_Job item_
The lines below from the one with "E A SÁNCHEZ" up to and including the one with "gebrandete Seite verstärkt Ihre" are what you should set down, exactly and without pictures.
====== Given data
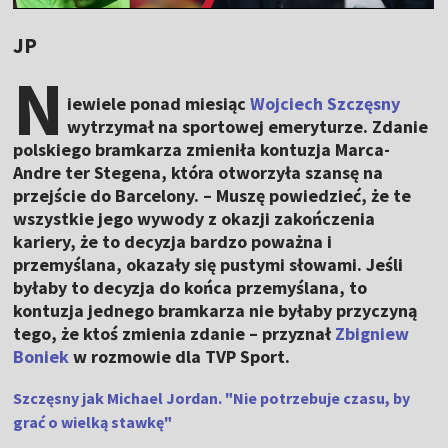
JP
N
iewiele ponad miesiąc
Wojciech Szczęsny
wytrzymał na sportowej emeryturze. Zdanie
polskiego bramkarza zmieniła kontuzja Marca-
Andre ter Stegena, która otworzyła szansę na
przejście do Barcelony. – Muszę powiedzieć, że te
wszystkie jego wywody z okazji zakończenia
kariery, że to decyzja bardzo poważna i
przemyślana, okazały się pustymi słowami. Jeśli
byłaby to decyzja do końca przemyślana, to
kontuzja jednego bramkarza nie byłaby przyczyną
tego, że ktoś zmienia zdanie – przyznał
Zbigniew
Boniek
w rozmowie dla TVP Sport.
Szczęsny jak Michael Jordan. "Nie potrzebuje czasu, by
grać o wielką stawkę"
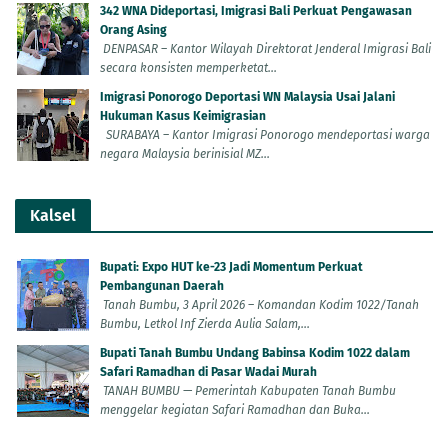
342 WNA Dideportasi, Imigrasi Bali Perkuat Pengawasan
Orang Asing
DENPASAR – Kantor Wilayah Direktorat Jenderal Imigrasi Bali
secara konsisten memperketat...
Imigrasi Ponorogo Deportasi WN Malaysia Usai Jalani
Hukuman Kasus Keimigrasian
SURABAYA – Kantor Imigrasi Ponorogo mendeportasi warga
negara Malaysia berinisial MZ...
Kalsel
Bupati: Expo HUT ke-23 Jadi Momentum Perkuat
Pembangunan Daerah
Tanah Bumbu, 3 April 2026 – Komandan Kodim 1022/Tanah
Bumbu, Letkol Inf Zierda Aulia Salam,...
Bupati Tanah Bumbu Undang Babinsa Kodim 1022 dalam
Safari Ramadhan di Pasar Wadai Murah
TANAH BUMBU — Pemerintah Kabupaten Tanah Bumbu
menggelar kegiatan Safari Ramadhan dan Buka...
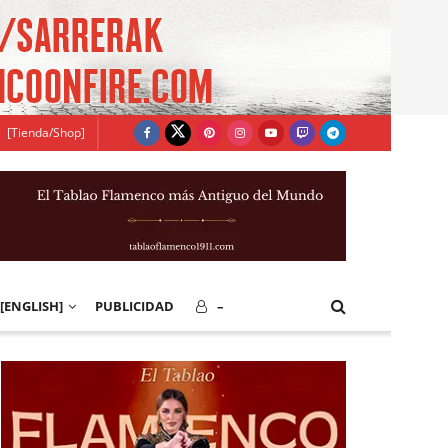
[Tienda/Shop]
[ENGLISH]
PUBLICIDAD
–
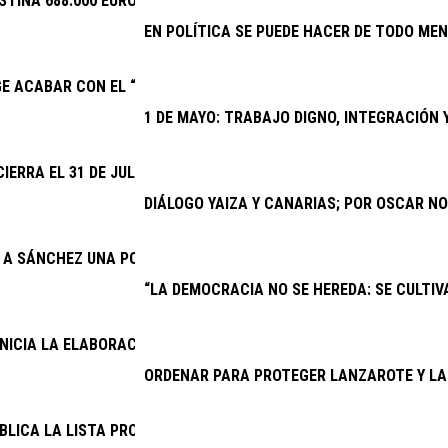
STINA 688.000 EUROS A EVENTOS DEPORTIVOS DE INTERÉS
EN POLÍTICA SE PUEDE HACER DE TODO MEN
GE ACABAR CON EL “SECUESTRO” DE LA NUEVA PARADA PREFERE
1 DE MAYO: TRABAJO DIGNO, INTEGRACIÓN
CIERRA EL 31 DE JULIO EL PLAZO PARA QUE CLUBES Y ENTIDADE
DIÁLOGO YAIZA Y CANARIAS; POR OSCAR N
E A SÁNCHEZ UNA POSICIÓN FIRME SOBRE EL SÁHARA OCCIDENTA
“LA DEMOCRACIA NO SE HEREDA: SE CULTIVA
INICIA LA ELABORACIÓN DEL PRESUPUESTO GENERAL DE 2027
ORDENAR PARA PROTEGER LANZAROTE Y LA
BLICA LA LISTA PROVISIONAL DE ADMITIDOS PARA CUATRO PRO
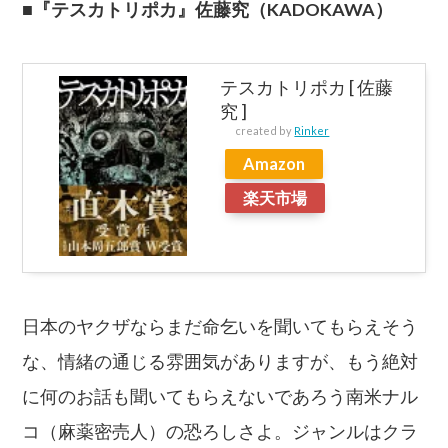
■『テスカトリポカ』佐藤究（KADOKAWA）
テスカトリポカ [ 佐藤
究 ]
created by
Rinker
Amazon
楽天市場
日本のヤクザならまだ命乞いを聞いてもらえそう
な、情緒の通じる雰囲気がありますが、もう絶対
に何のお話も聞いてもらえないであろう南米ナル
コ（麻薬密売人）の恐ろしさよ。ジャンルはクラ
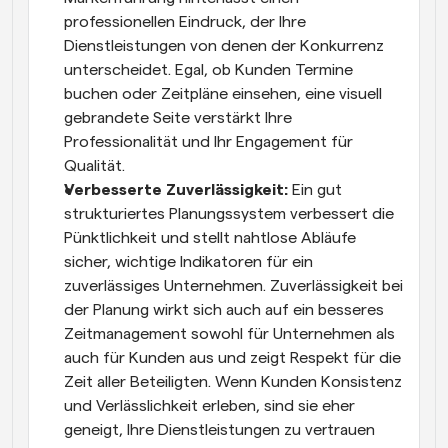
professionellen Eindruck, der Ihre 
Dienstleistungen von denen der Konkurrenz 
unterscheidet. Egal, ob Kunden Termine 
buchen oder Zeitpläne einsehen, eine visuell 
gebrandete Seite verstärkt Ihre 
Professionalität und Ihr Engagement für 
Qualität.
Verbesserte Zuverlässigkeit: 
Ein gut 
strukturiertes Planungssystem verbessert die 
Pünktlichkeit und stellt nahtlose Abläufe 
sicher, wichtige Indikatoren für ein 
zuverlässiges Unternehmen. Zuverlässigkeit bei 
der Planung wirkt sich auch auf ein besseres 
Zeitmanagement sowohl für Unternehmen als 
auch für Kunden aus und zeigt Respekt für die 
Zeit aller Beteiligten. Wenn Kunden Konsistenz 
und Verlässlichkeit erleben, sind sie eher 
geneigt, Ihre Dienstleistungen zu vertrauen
============
_Answer to this problem_
E A SÁNCHEZ UNA POSICIÓN FIRME SOBRE EL SÁHARA OCCIDENTA
“LA DEMOCRACIA NO SE HEREDA: SE CULTIVA
INICIA LA ELABORACIÓN DEL PRESUPUESTO GENERAL DE 2027
ORDENAR PARA PROTEGER LANZAROTE Y LA
BLICA LA LISTA PROVISIONAL DE ADMITIDOS PARA CUATRO PRO
■『テスカトリポカ』佐藤究（KADOKAWA）
テスカトリポカ [ 佐藤
究 ]
created by
Rinker
Amazon
楽天市場
日本のヤクザならまだ命乞いを聞いてもらえそう
な、情緒の通じる雰囲気がありますが、もう絶対
に何のお話も聞いてもらえないであろう南米ナル
コ（麻薬密売人）の恐ろしさよ。ジャンルはクラ
professionellen Eindruck, der Ihre 
Dienstleistungen von denen der Konkurrenz 
unterscheidet. Egal, ob Kunden Termine 
buchen oder Zeitpläne einsehen, eine visuell 
gebrandete Seite verstärkt Ihre 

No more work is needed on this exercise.